Russian TV reporter killed in east Ukraine fighting

A Russian state television reporter was killed on Tuesday during a fierce battle in Ukraine`s separatist east that put Kiev`s tattered relations with Moscow under further strain.

Kiev: A Russian state television reporter was killed on Tuesday during a fierce battle in Ukraine`s separatist east that put Kiev`s tattered relations with Moscow under further strain.

The chief doctor at the main hospital in the rebel stronghold city of Lugansk said Russia`s VGTRK media group reporter Igor Kornelyuk sustained severe stomach wounds after being hit by shrapnel.

"He was unconscious when he arrived and died on his way to the operating room," doctor Fedir Solyanyk told AFP by telephone.

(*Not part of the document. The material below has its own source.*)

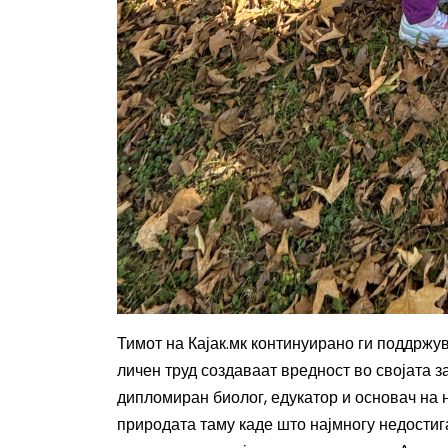
Тимот на Кајак.мк
континуирано ги поддржува
личен труд создаваат вредност во својата з
дипломиран биолог, едукатор и основач на
природата таму каде што најмногу недостиг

A Lugansk separatist spokesman told AFP by telephone that Kornelyuk and VGTRK sound technician Anton Voloshin were caught in the middle of a grenade launcher attack staged by Ukranian forces in the Russian border region.

The separatist spokesman said the fate of Voloshin and that of about 15 rebel fighters who were with the Russian television crew at the time remained unclear.

Ukrainian security officials said they would comment only after conducting a full investigation.

But Russia`s foreign ministry immediately denounced the reporter`s death as a "crime" committed by Ukrainian forces that it expected global media to condemn.

Kornelyuk`s death is the second confirmed fatality of a reporter in eastern Ukraine since fighting there broke out in mid-April.

Italian photographer Andrea Rocchelli and his Russian assistant Andrei Mironov were killed outside Slavyansk in the neighbouring Donetsk region in late May.

The 10-week pro-Russian uprising has threatened the survival of the economically teetering ex-Soviet nation and put East-West relations under pressure not witnessed since the Cold War.The Kremlin has denied fomenting the unrest. But its March seizure of Crimea and border troop movements were followed on Monday by a gas cut that Kiev called "another stage of Russia`s aggression against the Ukrainian state".

Weeks of acrimonious debt and price negotiations broke up on Monday with Russia walking away from a compromise solution proposed in Kiev by the European Union`s energy commissioner.

Ukraine receives half its gas from Russia and transports 15 percent of the fuel consumed in Europe a dependence that has not diminished despite similar supply disruptions in 2006 and 2009.

Russia imposed the cut after Ukraine balked at making a $1.9 billion (1.4 billion euro) debt payment in protest at Moscow`s decision to nearly double Kiev`s rates in the wake of the February ouster of a Kremlin-backed president.

A gas shortage is not expected to be felt in either Ukraine or Europe for several months.

Ukraine has bolstered its underground storage volumes and analysts believe that Europe`s own reserves are nearly full.

Yet Kiev is seeking to devise a longer-term solution that would eliminate a need to maintain an alliance with Russia to secure gas prices it can afford.

Prime Minister Arseniy Yatsenyuk said Tuesday that a team headed by Naftogaz state energy firm chief Andriy Kobolev and Energy Minister Yuriy Prodan was flying to Budapest to negotiate "reverse-flow" deliveries along pipelines now used for transporting Russian gas westward.

European utilities have for the most part refused to compromise their relations with Russia`s energy giant Gazprom by selling its own gas back to Ukraine at a price lower than that imposed on Kiev by Moscow.

European companies "do not have the right to do that," Gazprom chief executive Alexei Miller told Russia`s RIA Novosti news agency on Monday.

But EU Energy Commission spokeswoman Sabine Berger said such "reverse-flow" deliveries were "legally perfectly sound".Kiev`s increasingly hostile view of Moscow was in full display on Tuesday when a vital pipeline used to transport Siberian gas to Europe exploded in a spectacular fireball that sent up a 30-metre (100-foot) flame.

The Trans-Siberian Pipeline blast -- the second in slightly more than a month -- appeared to have been caused by the loss of pressure in a seal in a section of the link running through a northeastern part of Ukraine that has not been affected by the fighting.

But acting Interior Minister Arsen Avakov -- an outspoken official who has made a recent series of unsubstantiated claims -- blamed the explosion on Russian "sabotage".

"We are considering several versions of events, including the main one -- an act of terrorism," Avakov said in a statement.

"The pipeline`s sabotage... is an another attempt by Russia to discredit Ukraine as a partner in the gas sector."